Your assignment:
Please print every line of text from the material below without changing anything, and leave the pictures out.

Entries provided:

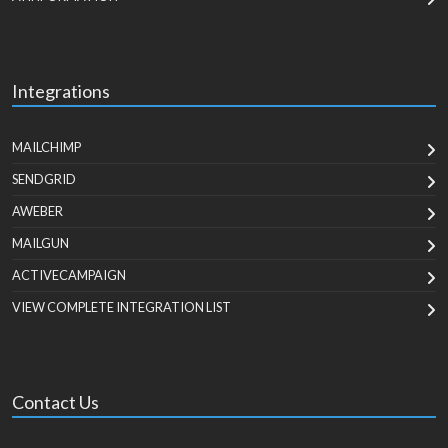
Integrations
MAILCHIMP
SENDGRID
AWEBER
MAILGUN
ACTIVECAMPAIGN
VIEW COMPLETE INTEGRATION LIST
Contact Us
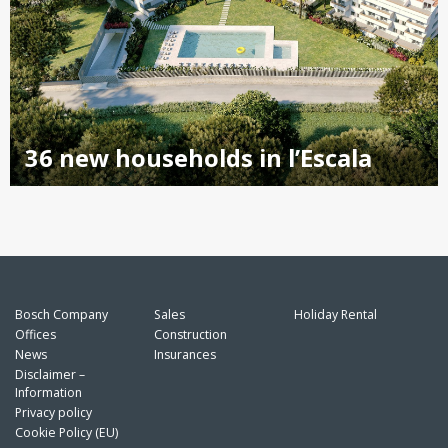
36 new households in l’Escala
Bosch Company
Sales
Holiday Rental
Offices
Construction
News
Insurances
Disclaimer –
Information
Privacy policy
Cookie Policy (EU)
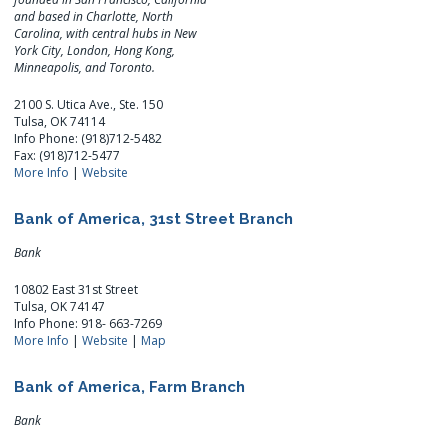
and based in Charlotte, North
Carolina, with central hubs in New
York City, London, Hong Kong,
Minneapolis, and Toronto.
2100 S. Utica Ave., Ste. 150
Tulsa, OK 74114
Info Phone: (918)712-5482
Fax: (918)712-5477
More Info
|
Website
Bank of America, 31st Street Branch
Bank
10802 East 31st Street
Tulsa, OK 74147
Info Phone: 918- 663-7269
More Info
|
Website
|
Map
Bank of America, Farm Branch
Bank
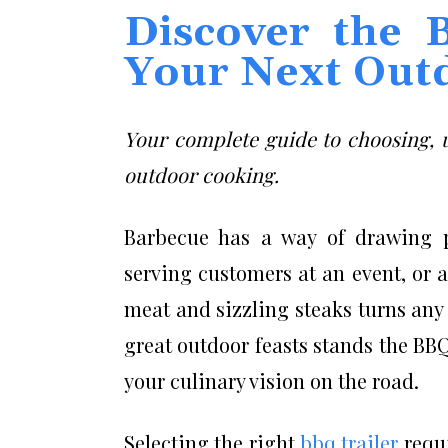
Discover the 
Your Next Out
Your complete guide to choosing, u
outdoor cooking.
Barbecue has a way of drawing p
serving customers at an event, or
meat and sizzling steaks turns any 
great outdoor feasts stands the BBQ
your culinary vision on the road.
Selecting the right
bbq trailer
requi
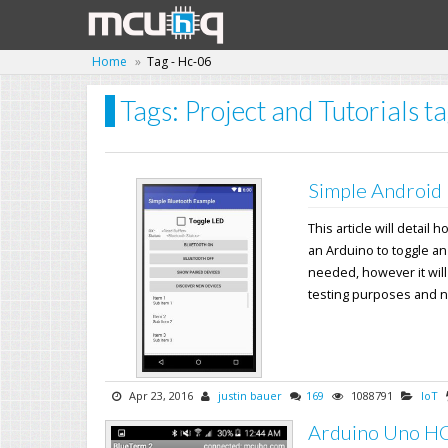
Home
Tag - Hc-06
Tags: Project and Tutorials 
Simple Android 
This article will detai
an Arduino to toggle a
needed, however it will
testing purposes and not
Apr 23, 2016
justin bauer
169
1088791
IoT
Arduino Uno HC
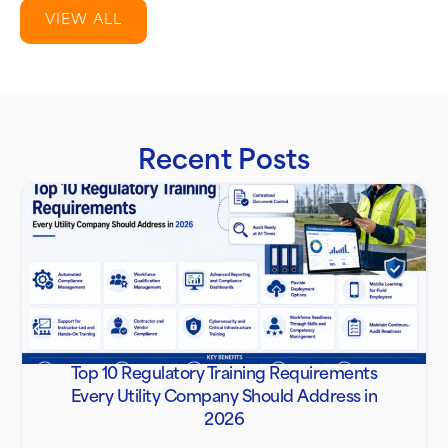
VIEW ALL
Recent Posts
Top 10 Regulatory Training Requirements
Every Utility Company Should Address in
2026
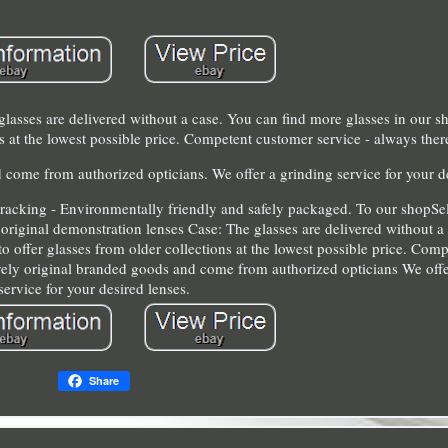
glasses are delivered without a case. You can find more glasses in our s
ons at the lowest possible price. Competent customer service - always ther
 come from authorized opticians. We offer a grinding service for your d
tracking - Environmentally friendly and safely packaged. To our shopSel
 original demonstration lenses Case: The glasses are delivered without 
to offer glasses from older collections at the lowest possible price. Co
ively original branded goods and come from authorized opticians We offe
service for your desired lenses.
Share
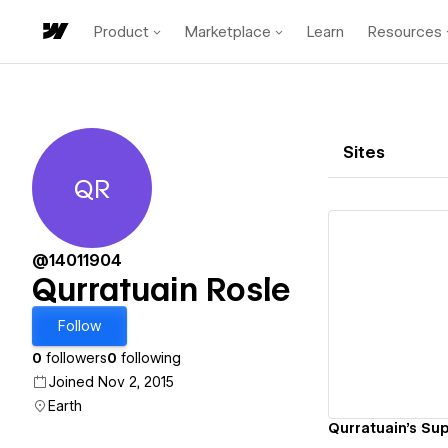
Product
Marketplace
Learn
Resources
Sites
QR
Qurratuain Rosle
@14011904
Qurratuain Rosle
Vi
Follow
0
followers
0
following
Joined Nov 2, 2015
Earth
Qurratuain's Sup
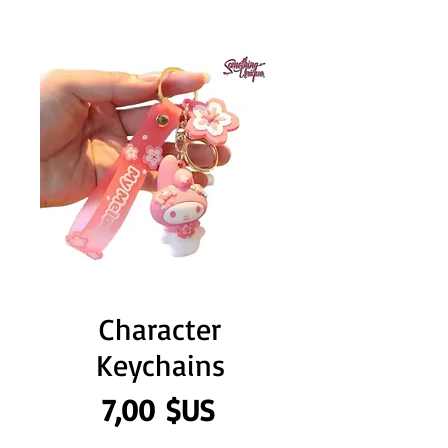
Character
Keychains
Prix
7,00 $US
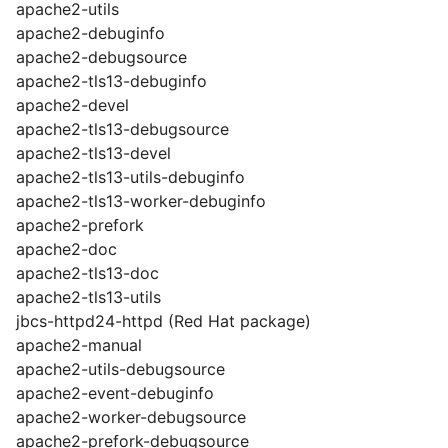
apache2-utils
apache2-debuginfo
apache2-debugsource
apache2-tls13-debuginfo
apache2-devel
apache2-tls13-debugsource
apache2-tls13-devel
apache2-tls13-utils-debuginfo
apache2-tls13-worker-debuginfo
apache2-prefork
apache2-doc
apache2-tls13-doc
apache2-tls13-utils
jbcs-httpd24-httpd (Red Hat package)
apache2-manual
apache2-utils-debugsource
apache2-event-debuginfo
apache2-worker-debugsource
apache2-prefork-debugsource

Exercise answer:
Integrations
MAILCHIMP
SENDGRID
AWEBER
MAILGUN
ACTIVECAMPAIGN
VIEW COMPLETE INTEGRATION LIST
Contact Us
36 new households in l’Escala
Bosch Company
Sales
Holiday Rental
Offices
Construction
News
Insurances
Disclaimer –
Information
Privacy policy
Cookie Policy (EU)
and based in Charlotte, North
Carolina, with central hubs in New
York City, London, Hong Kong,
Minneapolis, and Toronto.
2100 S. Utica Ave., Ste. 150
Tulsa, OK 74114
Info Phone: (918)712-5482
Fax: (918)712-5477
More Info
|
Website
Bank of America, 31st Street Branch
Bank
10802 East 31st Street
Tulsa, OK 74147
Info Phone: 918- 663-7269
More Info
|
Website
|
Map
Bank of America, Farm Branch
Bank
Discover the 
Your Next Out
Your complete guide to choosing, u
outdoor cooking.
Barbecue has a way of drawing p
serving customers at an event, or
meat and sizzling steaks turns any 
great outdoor feasts stands the BBQ
your culinary vision on the road.
Selecting the right
bbq trailer
requi
Home
Tag - Hc-06
Tags: Project and Tutorials 
Simple Android 
This article will detai
an Arduino to toggle a
needed, however it will
testing purposes and not
Apr 23, 2016
justin bauer
169
1088791
IoT
Arduino Uno HC
VIEW ALL
Recent Posts
Top 10 Regulatory Training Requirements
Every Utility Company Should Address in
2026
glasses are delivered without a case. You can find more glasses in our s
ons at the lowest possible price. Competent customer service - always ther
 come from authorized opticians. We offer a grinding service for your d
tracking - Environmentally friendly and safely packaged. To our shopSel
 original demonstration lenses Case: The glasses are delivered without 
to offer glasses from older collections at the lowest possible price. Co
ively original branded goods and come from authorized opticians We offe
service for your desired lenses.
Share
Product
Marketplace
Learn
Resources
Sites
QR
Qurratuain Rosle
@14011904
Qurratuain Rosle
Vi
Follow
0
followers
0
following
Joined Nov 2, 2015
Earth
Qurratuain's Sup
Character
Keychains
Prix
7,00 $US
apache2-utils
apache2-debuginfo
apache2-debugsource
apache2-tls13-debuginfo
apache2-devel
apache2-tls13-debugsource
apache2-tls13-devel
apache2-tls13-utils-debuginfo
apache2-tls13-worker-debuginfo
apache2-prefork
apache2-doc
apache2-tls13-doc
apache2-tls13-utils
jbcs-httpd24-httpd (Red Hat package)
apache2-manual
apache2-utils-debugsource
apache2-event-debuginfo
apache2-worker-debugsource
apache2-prefork-debugsource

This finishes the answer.